Erst Kritzendorf! Dann das Salzkammergut! Und jetzt der Neusiedler See! Alle sperren sich gegen die Wiener, die sich ihrerseits zunehmend eingesperrt fühlen in der heißen und immer heißer werdenden Stadt. Nachvollziehbar, dass da auch die Emotionen hochkochen.

Aber die Debatte über die Sperren der Seebäder ist unredlich. Sie blendet aus, was der Grund für all diese Grundrechtseingriffe ist. Man kann doch nicht ernsthaft so tun, als ob ein burgenländischer Landeshauptmann tatsächlich aus Jux und Tollerei und föderalem Eigensinn und Aversion gegen die Wiener die Seebäder sperren würde. Hans Peter Doskozil ist auch Tourismusreferent. Alles mag man dem roten Herrn Doskozil nachsagen. Aber dass er ein Trottel wäre, erzählt man sich nicht einmal in der Bundes-SPÖ.

+ + + + + + +

ÜBUNGSAUFGABEN:
1. Stimmen diese Aussagen mit dem Text über die Sperren der Seebäder überein? Antworten Sie jeweils mit Ja oder Nein und zitieren Sie die entscheidenden Worte des Textes.
(a) Hans Peter Doskozil ist auch Tourismusreferent.
(b) Die Debatte über die Sperren der Seebäder wird als redlich bezeichnet.
(c) Als erste Sperre wird der Neusiedler See genannt.
2. Wie könnte der Text über die Sperren der Seebäder weitergehen? Setzen Sie ihn fort.

VERFÜGBARE DATEN:

+ + + + + + +

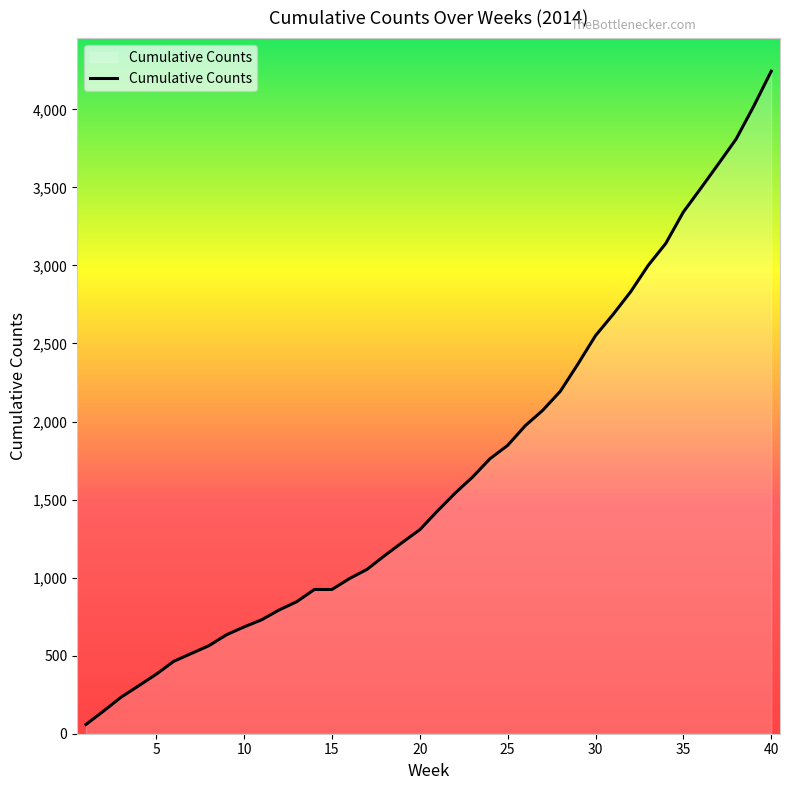

What is the greatest value displayed?

4244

+ + + + + + +

LÖSUNGEN:
1.
(a) Ja: „Hans Peter Doskozil ist auch Tourismusreferent.“
(b) Nein: „Aber die Debatte über die Sperren der Seebäder ist unredlich.“
(c) Nein: „Erst Kritzendorf!“

2.
Die Seeregion ist die burgenländische Tourismusregion. Jedenfalls der Norden des Sees ist längst schon eine Wiener Freizeitanlage. Alle scharren hier – no na ned – in den Startlöchern für 2020. Das erste Maiwochenende ist der traditionelle Sommerstart am See. Das Wetter ist strahlend. Die Schenkhäuser, die Radlwege, die Hotels wären bereit.

Da geht es um einen Haufen Geld. Aber Ischgl mit seiner Leichtfertigkeit sitzt auch im Burgenland einem jeden und einer jeden in den Knochen. Soll, weil es so manche nicht mehr erwarten wollen oder zu können glauben, nun das Meer der Wiener zu einem Corona-Hotspot werden? (Wolfgang Weisgram, 16.4.2020)

KONTRA: Seltsame Kirchturmpolitik

von Petra Stuiber

Vielleicht sollte man überlegen, die Eingangskontrollen zu den Neusiedler-See-Bädern privaten Unternehmen zu überantworten. Wundersamerweise haben es zum Beispiel alle Baumärkte geschafft, den Ansturm der Besucher bei der Wiedereröffnung zu bewältigen – unter Wahrung der Sicherheitsabstände.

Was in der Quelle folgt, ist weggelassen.